Culture //

Malang: an exploration of female agency

The complications of feminism and representation in Malang

Stories about women falling victim to the male ego are tales as old as time. It goes like this: boy meets girl, boy falls in love with girl, girl dies, boy goes through an intense transformation and seeks revenge. Mohit Suri’s action-packed, crime-thriller Malang employs a similar storyline, following protagonist Advait on his epic journey seeking retribution against a band of corrupt cops; though the movie is not as predictable as it seems.

Malang takes advantage of crime-thriller stereotypes that are tried and tested: the nomad, the junkie, the prostitute, the good cop, the bad cop. For most of the movie, I associated the characters with their designated conventions, not expecting them to outgrow the roles they were given. Due to the nonlinear narrative structure, the murders are shown before an explanation is provided. In those scenes, the men are portrayed as sympathetic victims of a coldblooded murderer, establishing uncertainty around who the characters really are, and what their intentions might be under layers of false pretenses. It is a story about men in positions of power who wield it for personal gain while still reaping the rewards of the moral high ground.

Flashbacks are used to explain why Advait decides to embark on a murder-spree, days after he is released for serving five years in prison under fabricated charges. The general storyline was not unlike that of movies Ek Villain and Kaabil; all three of them following male protagonists on their journey to defend the honor of their dead (and pregnant) lovers. As soon as I saw Disha Patani’s character, Sara, the walking definition of a manic pixie dream girl, full of love, full of hope, full of potential to piece together the pieces of Advait’s heart; I knew she was going to die. But what does this say about how Indian cinema represents women? 

The big twist is that Sara is the mastermind behind the murders.

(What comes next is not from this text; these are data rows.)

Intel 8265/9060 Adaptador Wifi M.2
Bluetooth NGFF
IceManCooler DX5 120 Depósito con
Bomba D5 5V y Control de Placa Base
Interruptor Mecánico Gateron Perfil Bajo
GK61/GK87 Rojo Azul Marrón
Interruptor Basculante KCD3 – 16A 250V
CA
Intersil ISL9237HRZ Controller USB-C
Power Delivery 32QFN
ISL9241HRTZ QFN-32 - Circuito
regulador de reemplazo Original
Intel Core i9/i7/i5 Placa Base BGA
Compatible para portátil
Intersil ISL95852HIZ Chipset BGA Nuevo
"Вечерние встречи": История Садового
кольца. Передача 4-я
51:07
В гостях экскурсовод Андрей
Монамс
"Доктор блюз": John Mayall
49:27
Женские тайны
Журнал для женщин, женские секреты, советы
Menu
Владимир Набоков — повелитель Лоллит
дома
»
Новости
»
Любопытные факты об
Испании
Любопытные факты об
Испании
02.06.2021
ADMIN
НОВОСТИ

Bollywood movies are so accustomed to feeding the public the same story about helpless women over and over again; that I was genuinely surprised.

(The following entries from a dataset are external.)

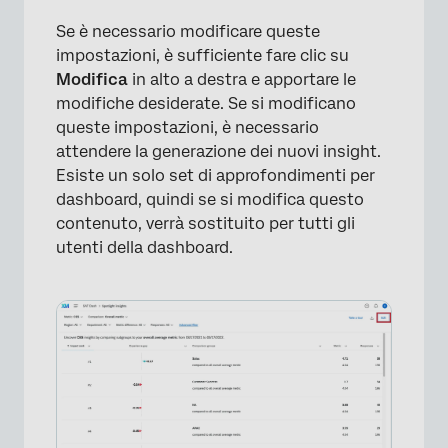
Se è necessario modificare queste
impostazioni, è sufficiente fare clic su
Modifica
in alto a destra e apportare le
×
modifiche desiderate. Se si modificano
queste impostazioni, è necessario
attendere la generazione dei nuovi insight.
Esiste un solo set di approfondimenti per
dashboard, quindi se si modifica questo
contenuto, verrà sostituito per tutti gli
utenti della dashboard.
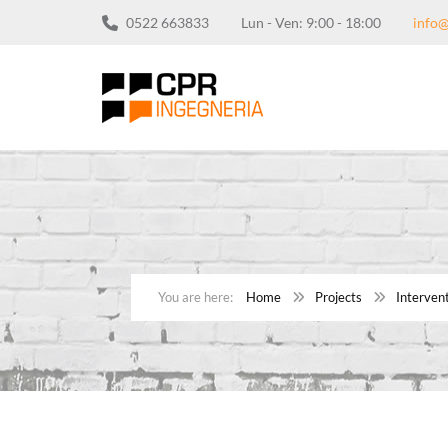
0522 663833
Lun - Ven: 9:00 - 18:00
info@
Home
Projects
Intervent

Why is the woman scorned a trope that hasn’t been explored as extensively? Vengeful women deviate from the norm, especially ones that spend five years plotting foolproof murder against seemingly honorable, family-oriented men. But does this plot point work as a feminist narrative? Patani sacrifices screentime surrounding the murders, only to be revealed as the real perpetrator in a supercut toward the end.
It is hard to tell if the storyline was well-intentioned or written in for shock value. For a movie exploring female agency, Malang is unsurprisingly male-focused, catering to male audiences until the very end. Ultimately, I didn’t find the real revelation to be that the ‘good cop’ was an abuser and a murderer, or that the police force would cover up violent crimes against women; but that it was not only possible for a woman to survive the wrath of such injustices, it was possible for her to fight back and win.